Our first major project was the Petition, which by the time Jon Steer handed it to the Council on 31st January contained more than 11,000 signatures and was therefore the largest of the numerous different petitions and protest letters, numbering some 26,000 in all . In particular, Joe Shields, Peter Mead and Alex Bunn worked especially hard on the gathering of signatures after Chris Ford had organised the production of the printed sheets. At the same time, the Yellow Ribbon campaign clearly caught the public imagination and cars bearing the ribbons on their aerials are commonplace throughout south-east Essex.
In the meantime, the Council had changed its plan several times while fairly consistently denying that any plans existed. We must be able to claim some credit for the acknowledgement that "no park land would be used" as opposed to the Council's original claim that "only a sliver of park land would be used". Of course, a Council who continually boasted that they were receptive to suggestions from members of the public strenuously denied that Campaigners had had any influence on their decision not to use Park Land. However, we must guard against giving the Council's utterances any credibility at all as there is no material difference between the various schemes they have proposed. Park Land will be used, as the Shrubbery area protected by the 1929 Covenant is park land just as much as any other part of the Park.
Another early project was the Carnival float. Chris Ford and Ralph Lycett expanded upon an original idea from Peter Mead and the PPPS float succeeded in turning heads and received considerable acclaim.
All the while our membership increased slowly and twice in the winter we managed to produce editions of Priory Park News. At least 10,000 copies of the first issue were delivered, and this co-incided happily with the Council's own "Civic News", although our own newsletter was probably more widely read than the Council's and certainly more factually accurate.
In early December we organised a demonstration in which we walked around the Park and then went on to the Civic Centre where speeches were well received by the hardy few who had ventured out. It was flattering to note that special branch officers were patrolling in an unmarked van, occasionally pointing a camera at us for the sake of posterity.
In February Park Life led a 12-hour vigil and PPPS offered support. Shaun Qureshi and family were first there, braving a sharp frost to display their banners. Motorists gave audible support in the form of horn blasts: it is a shame that each blast could not have been transformed into a 10p donation as the day would have raised hundreds of pounds.

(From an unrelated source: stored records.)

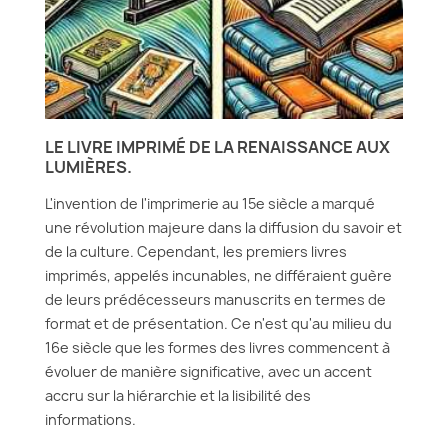
LE LIVRE IMPRIMÉ DE LA RENAISSANCE AUX
LUMIÈRES.
L'invention de l'imprimerie au 15e siècle a marqué
une révolution majeure dans la diffusion du savoir et
de la culture. Cependant, les premiers livres
imprimés, appelés incunables, ne différaient guère
de leurs prédécesseurs manuscrits en termes de
format et de présentation. Ce n'est qu'au milieu du
16e siècle que les formes des livres commencent à
évoluer de manière significative, avec un accent
accru sur la hiérarchie et la lisibilité des
informations.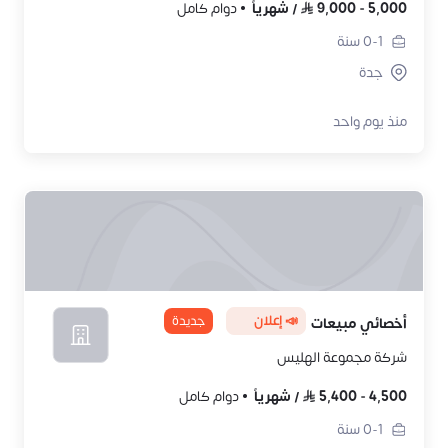
5,000
-
9,000
/
شهرياً
دوام كامل
0-1
سنة
جدة
منذ يوم واحد
📣 إعلان
جديدة
أخصائي مبيعات
شركة مجموعة الهليس
4,500
-
5,400
/
شهرياً
دوام كامل
0-1
سنة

A visit to Victor Mishiku of the Covenants Movement provided us with a good deal of advice on which to act and, under Victor's advice, in early March we submitted a letter supported by more than 80 signatories, all of whom live in properties affected by one or another of the Covenants protecting the Park. In this we requested that the Council reconsider their proposals. Although this letter was submitted on Monday 4th March and we expressly requested a response, we are still awaiting Charles Latham's reply. The Town Clerk made reference to this document in the Cabinet meeting of 5th March, but consdered that it was of no legal significance.
On the strength of this rebuttal, and again guided by Victor Mishiku, we instructed a firm of solicitors, Dawson & Co, to act on our behalf. Gerald Moran, of Dawson's, wrote a strong letter on 11th March to which the Town Clerk replied on 25th March. Given that the only area of common ground between Moran and Krawiec was that to seek leave for Judicial Review would have been premature, and that our funds would not support further letters by Dawsons, there was little more that could be done prior to the Council meeting of 25th April when a decision would be taken by the Full Council.
One thing we manifestly failed to do was to enter into a proper dialogue with Councillors. However, this was not for lack of trying. An attempt was made to organise a meeting in the Civic Centre and nine Councillors were invited, but our booking of the Charter Suite was mysteriously cancelled. Eventually we met in this Hall and were joined by Chris Dandridge (Lab) and Graham Longley (Lib Dem) who answered Members' questions. It became clear that the ruling Conservative group had no desire whatever to meet us and it was this fact that persuaded some of us to stand as Independent candidates in the May elections.
Most recently, we have appointed a fund-raising sub-committee headed by Chris Ford and a legal sub-committee consisting of Alex Bunn, Michael Downer and myself, whose job is to take the legal challenge forward in the most effective manner we can afford. Applications have been sent to the Bar Pro Bono unit, who supply free barrister time on a "pot luck" basis; the Environmental Law Foundation, who have expressed an interest in our cause, and Planning Aid, whose representative John Franklin has expressed the opinion that we need to press for a Public Enquiry: the Priory is a Grade I listed building as well as a registered Ancient Monument, and Mr. Franklin's opinion is that whenever a proposed development affects the curtilege of such buildings, a Public enquiry is the norm.
Clearly the two most important tasks ahead of us now are maintaining the Legal Challenge while at the same time raising funds to support it. I still urge all members who can afford to do so to set up a standing order of £5 per month (more if possible) to ensure that we have a constant supply of money coming in.
Finally, I would like to thank all members of the Committee whose help and advice have proved invaluable during the first year of the PPPS. I am certain that our existence had been a far greater thorn in the side of the Council that the official Opposition have been and I would urge all members to continue to badger their Councillors and the local press because we still have a great deal of work to do.